WHAT IS EXPECTED -
From the records below, copy out exactly the lines from the one containing "text input test" to the one containing "consecutive click test", both included. Add nothing else.

Saved entries -
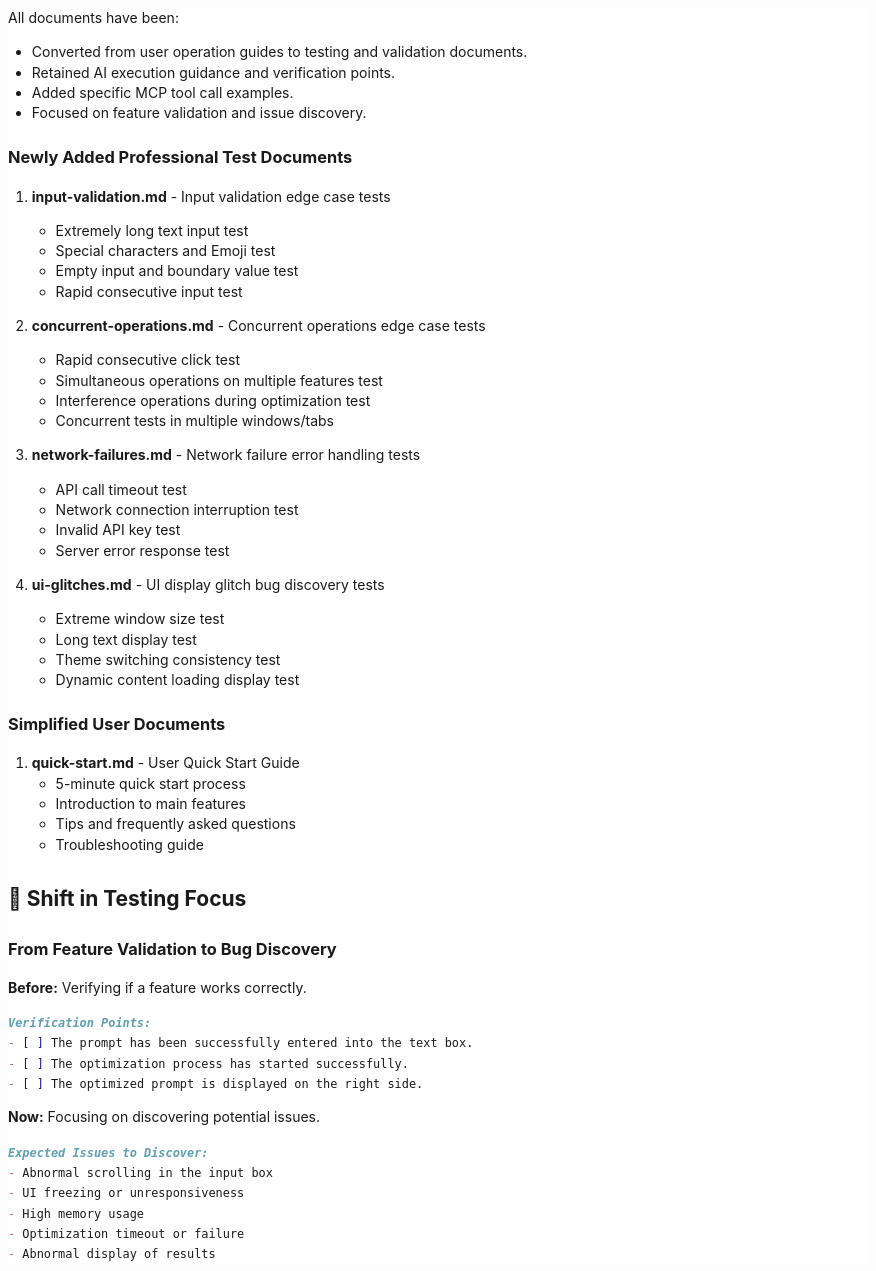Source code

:All documents have been:
-   Converted from user operation guides to testing and validation documents.
-   Retained AI execution guidance and verification points.
-   Added specific MCP tool call examples.
-   Focused on feature validation and issue discovery.

### Newly Added Professional Test Documents
1.  **input-validation.md** - Input validation edge case tests
    -   Extremely long text input test
    -   Special characters and Emoji test
    -   Empty input and boundary value test
    -   Rapid consecutive input test

2.  **concurrent-operations.md** - Concurrent operations edge case tests
    -   Rapid consecutive click test
    -   Simultaneous operations on multiple features test
    -   Interference operations during optimization test
    -   Concurrent tests in multiple windows/tabs

3.  **network-failures.md** - Network failure error handling tests
    -   API call timeout test
    -   Network connection interruption test
    -   Invalid API key test
    -   Server error response test

4.  **ui-glitches.md** - UI display glitch bug discovery tests
    -   Extreme window size test
    -   Long text display test
    -   Theme switching consistency test
    -   Dynamic content loading display test

### Simplified User Documents
1.  **quick-start.md** - User Quick Start Guide
    -   5-minute quick start process
    -   Introduction to main features
    -   Tips and frequently asked questions
    -   Troubleshooting guide

## 🎯 Shift in Testing Focus

### From Feature Validation to Bug Discovery
**Before:** Verifying if a feature works correctly.
```markdown
Verification Points:
- [ ] The prompt has been successfully entered into the text box.
- [ ] The optimization process has started successfully.
- [ ] The optimized prompt is displayed on the right side.
```

**Now:** Focusing on discovering potential issues.
```markdown
Expected Issues to Discover:
- Abnormal scrolling in the input box
- UI freezing or unresponsiveness
- High memory usage
- Optimization timeout or failure
- Abnormal display of results
```
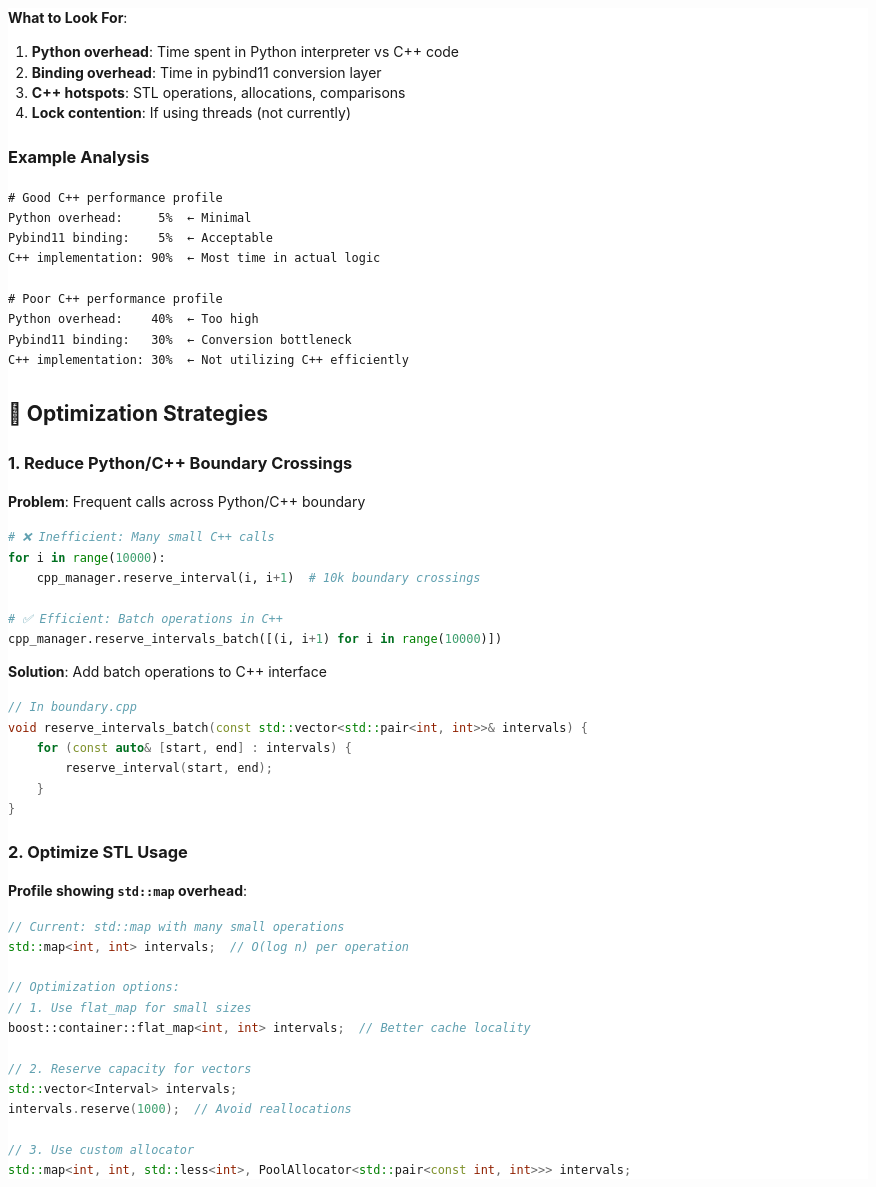 **What to Look For**:

1. **Python overhead**: Time spent in Python interpreter vs C++ code
2. **Binding overhead**: Time in pybind11 conversion layer
3. **C++ hotspots**: STL operations, allocations, comparisons
4. **Lock contention**: If using threads (not currently)

### Example Analysis

```
# Good C++ performance profile
Python overhead:     5%  ← Minimal
Pybind11 binding:    5%  ← Acceptable
C++ implementation: 90%  ← Most time in actual logic

# Poor C++ performance profile  
Python overhead:    40%  ← Too high
Pybind11 binding:   30%  ← Conversion bottleneck
C++ implementation: 30%  ← Not utilizing C++ efficiently
```

## 🎯 Optimization Strategies

### 1. Reduce Python/C++ Boundary Crossings

**Problem**: Frequent calls across Python/C++ boundary

```python
# ❌ Inefficient: Many small C++ calls
for i in range(10000):
    cpp_manager.reserve_interval(i, i+1)  # 10k boundary crossings

# ✅ Efficient: Batch operations in C++
cpp_manager.reserve_intervals_batch([(i, i+1) for i in range(10000)])
```

**Solution**: Add batch operations to C++ interface

```cpp
// In boundary.cpp
void reserve_intervals_batch(const std::vector<std::pair<int, int>>& intervals) {
    for (const auto& [start, end] : intervals) {
        reserve_interval(start, end);
    }
}
```

### 2. Optimize STL Usage

**Profile showing `std::map` overhead**:

```cpp
// Current: std::map with many small operations
std::map<int, int> intervals;  // O(log n) per operation

// Optimization options:
// 1. Use flat_map for small sizes
boost::container::flat_map<int, int> intervals;  // Better cache locality

// 2. Reserve capacity for vectors
std::vector<Interval> intervals;
intervals.reserve(1000);  // Avoid reallocations

// 3. Use custom allocator
std::map<int, int, std::less<int>, PoolAllocator<std::pair<const int, int>>> intervals;
```

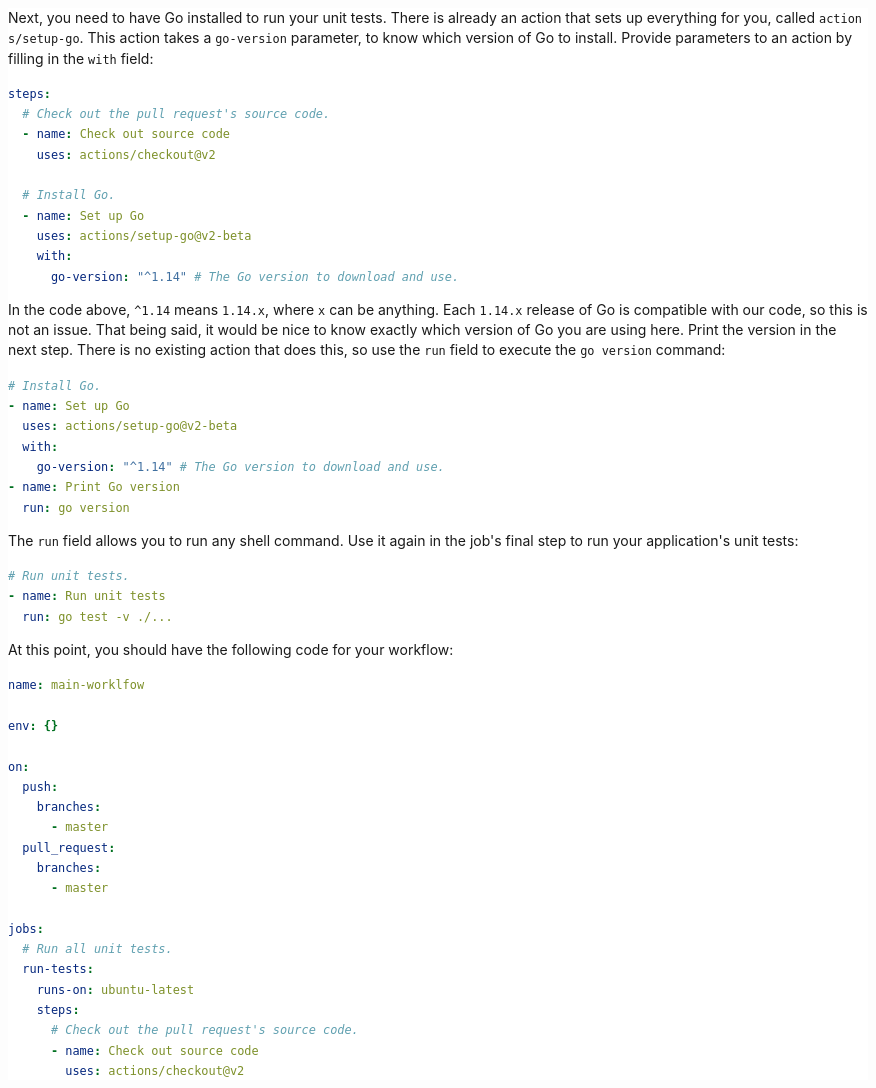 Next, you need to have Go installed to run your unit tests. There is already an
action that sets up everything for you, called `actions/setup-go`. This action
takes a `go-version` parameter, to know which version of Go to install.
Provide parameters to an action by filling in the `with` field:

```yaml
steps:
  # Check out the pull request's source code.
  - name: Check out source code
    uses: actions/checkout@v2

  # Install Go.
  - name: Set up Go
    uses: actions/setup-go@v2-beta
    with:
      go-version: "^1.14" # The Go version to download and use.
```

In the code above, `^1.14` means `1.14.x`, where `x` can be anything. Each
`1.14.x` release of Go is compatible with our code, so this is not an issue.
That being said, it would be nice to know exactly which version of Go
you are using here. Print the version in the next step. There is no existing
action that does this, so use the `run` field to execute the `go version`
command:

```yaml
# Install Go.
- name: Set up Go
  uses: actions/setup-go@v2-beta
  with:
    go-version: "^1.14" # The Go version to download and use.
- name: Print Go version
  run: go version
```

The `run` field allows you to run any shell command. Use it again in the job's
final step to run your application's unit tests:

```yaml
# Run unit tests.
- name: Run unit tests
  run: go test -v ./...
```

At this point, you should have the following code for your workflow:

```yaml
name: main-worklfow

env: {}

on:
  push:
    branches:
      - master
  pull_request:
    branches:
      - master

jobs:
  # Run all unit tests.
  run-tests:
    runs-on: ubuntu-latest
    steps:
      # Check out the pull request's source code.
      - name: Check out source code
        uses: actions/checkout@v2

```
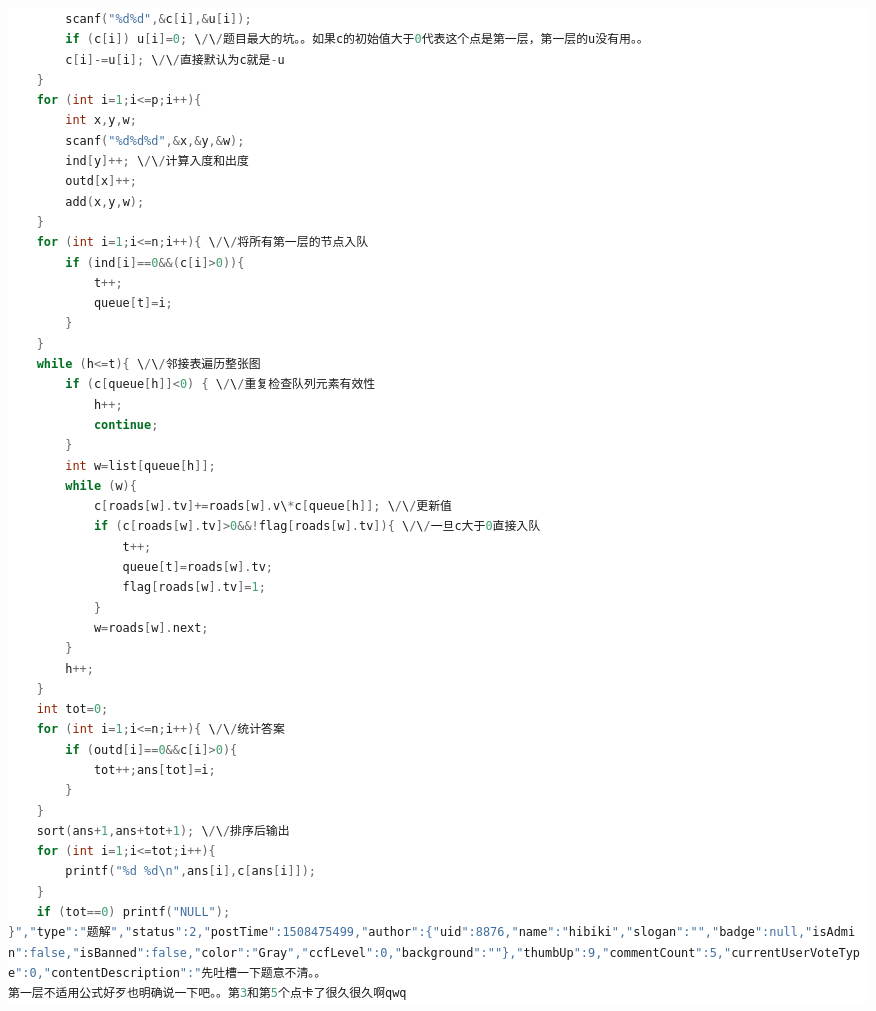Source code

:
 ```cpp
        scanf("%d%d",&c[i],&u[i]);
        if (c[i]) u[i]=0; \/\/题目最大的坑。。如果c的初始值大于0代表这个点是第一层，第一层的u没有用。。
        c[i]-=u[i]; \/\/直接默认为c就是-u
    }
    for (int i=1;i<=p;i++){
        int x,y,w;
        scanf("%d%d%d",&x,&y,&w);
        ind[y]++; \/\/计算入度和出度
        outd[x]++;
        add(x,y,w);
    }
    for (int i=1;i<=n;i++){ \/\/将所有第一层的节点入队
        if (ind[i]==0&&(c[i]>0)){
            t++;
            queue[t]=i;
        }
    }
    while (h<=t){ \/\/邻接表遍历整张图
        if (c[queue[h]]<0) { \/\/重复检查队列元素有效性
            h++;
            continue;
        }
        int w=list[queue[h]];
        while (w){
            c[roads[w].tv]+=roads[w].v\*c[queue[h]]; \/\/更新值
            if (c[roads[w].tv]>0&&!flag[roads[w].tv]){ \/\/一旦c大于0直接入队
                t++;
                queue[t]=roads[w].tv;
                flag[roads[w].tv]=1;
            }
            w=roads[w].next;
        }
        h++;
    }
    int tot=0;
    for (int i=1;i<=n;i++){ \/\/统计答案
        if (outd[i]==0&&c[i]>0){
            tot++;ans[tot]=i;
        }
    }
    sort(ans+1,ans+tot+1); \/\/排序后输出
    for (int i=1;i<=tot;i++){
        printf("%d %d\n",ans[i],c[ans[i]]);
    }
    if (tot==0) printf("NULL");
}","type":"题解","status":2,"postTime":1508475499,"author":{"uid":8876,"name":"hibiki","slogan":"","badge":null,"isAdmin":false,"isBanned":false,"color":"Gray","ccfLevel":0,"background":""},"thumbUp":9,"commentCount":5,"currentUserVoteType":0,"contentDescription":"先吐槽一下题意不清。。
第一层不适用公式好歹也明确说一下吧。。第3和第5个点卡了很久很久啊qwq
```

RESULT BELOW -
    -   Extremely long text input test
    -   Special characters and Emoji test
    -   Empty input and boundary value test
    -   Rapid consecutive input test

2.  **concurrent-operations.md** - Concurrent operations edge case tests
    -   Rapid consecutive click test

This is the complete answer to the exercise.